4/4/11

Fear

A 12 mile run was on my marathon training schedule. I decided that I could run strong and stay committed to the distance if I registered for a 20k race. I already know that I can run 12.4 miles. But I didn't want to trudge through a boring, cold, predictable run on the boardwalk. Different scenery is good. Running amongst others makes longer distances seem shorter. And of course, I'm always up for a challenge. After all, I was on freakin' fire from last week's 10 mile race- I had a respectable new PR under my belt and I was ready to tackle 12.4. No sweat!

I never experienced a trail race before. I didn't think about it too much. I just figured I won't be first and I won't be last, so it's no big deal... When they handed me a trail map at registration, I actually said something like this and didn't even look at the map.
----------
Stated goal 1 –
Do these statements agree with the running post? Answer each with yes or no and quote the words from the post that decide it.
(a) The writer already knew they could run 12.4 miles.
(b) The writer had run trail races before this one.
(c) The writer studied the trail map handed out at registration.
----------
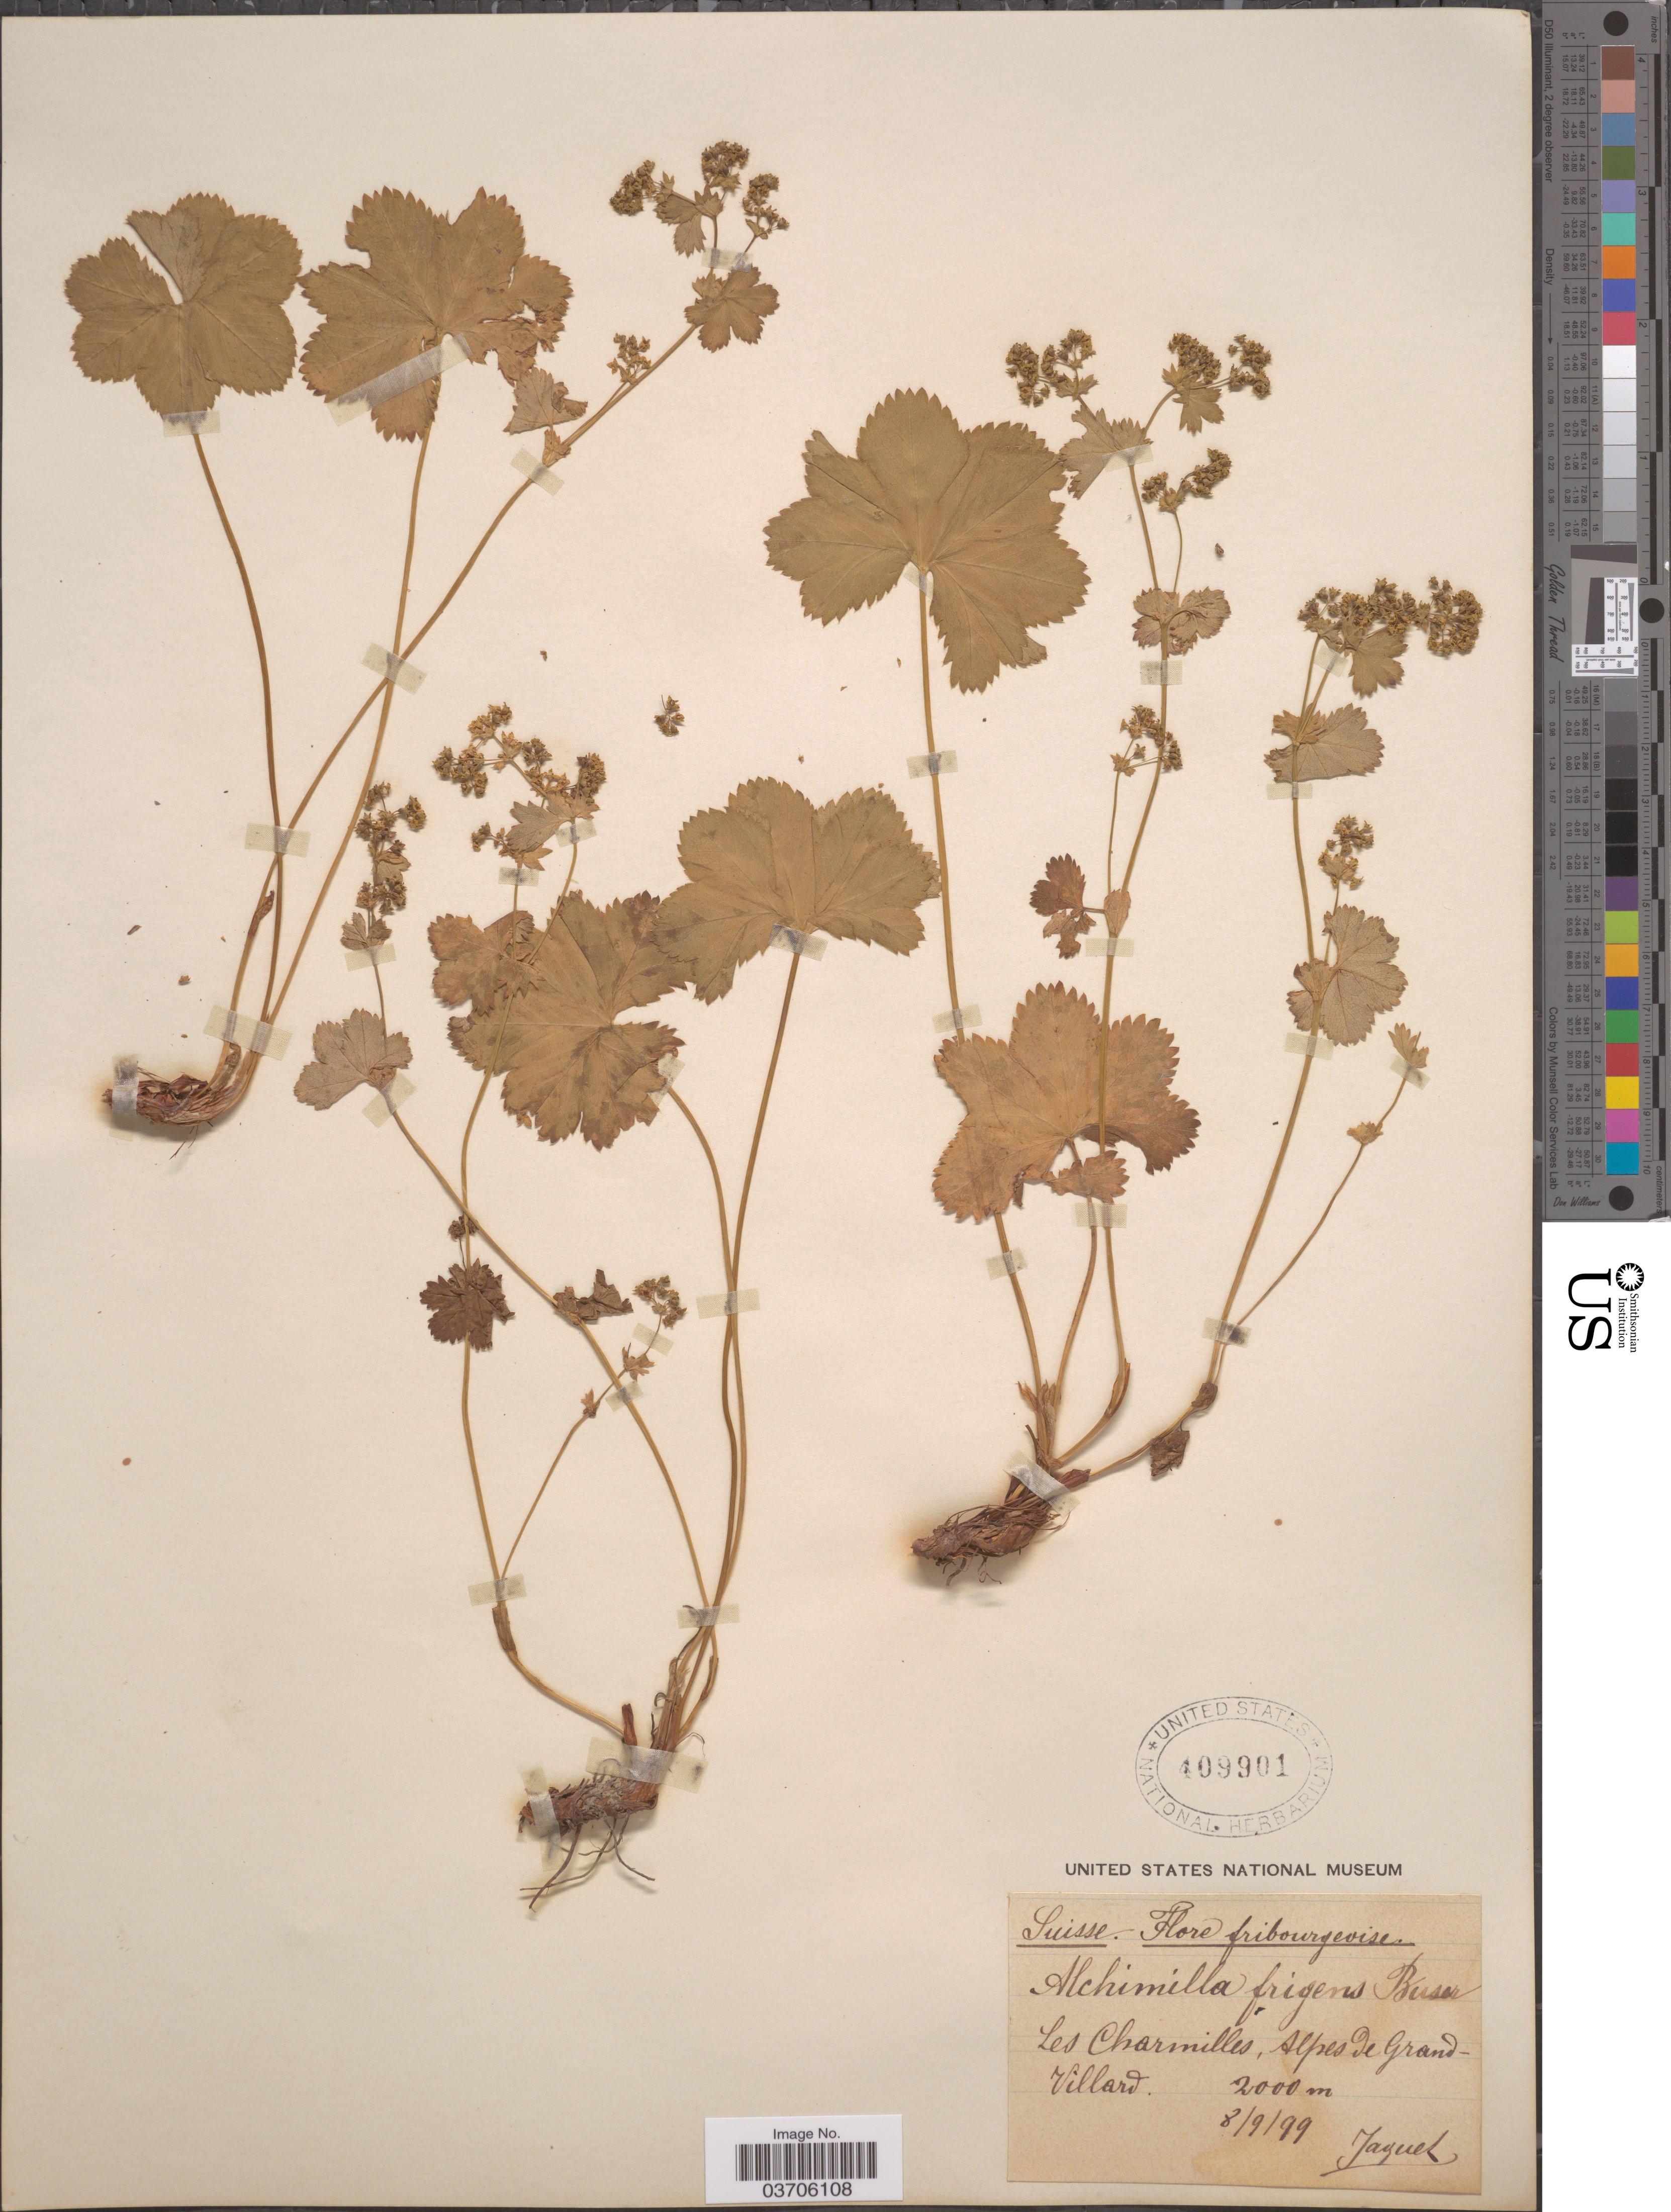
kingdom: Plantae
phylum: Tracheophyta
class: Magnoliopsida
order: Rosales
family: Rosaceae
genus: Alchemilla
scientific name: Alchemilla frigens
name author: Buser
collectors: -. Jaquet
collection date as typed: Transcribed d/m/y: 8/9/99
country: Switzerland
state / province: Fribourg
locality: Suisse. Les Charmilles, Alpes de Grand-Villard.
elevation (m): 2000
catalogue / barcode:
----------
Stated goal 2 –
Can you set down the lines of the plant sheet entries word for word, from the line containing "phylum: Tracheophyta" up to and including the last line of the entries?

Exercise response 1 –
(a) Yes: "I already know that I can run 12.4 miles."
(b) No: "I never experienced a trail race before."
(c) No: "didn't even look at the map."

Exercise response 2 –
phylum: Tracheophyta
class: Magnoliopsida
order: Rosales
family: Rosaceae
genus: Alchemilla
scientific name: Alchemilla frigens
name author: Buser
collectors: -. Jaquet
collection date as typed: Transcribed d/m/y: 8/9/99
country: Switzerland
state / province: Fribourg
locality: Suisse. Les Charmilles, Alpes de Grand-Villard.
elevation (m): 2000
catalogue / barcode:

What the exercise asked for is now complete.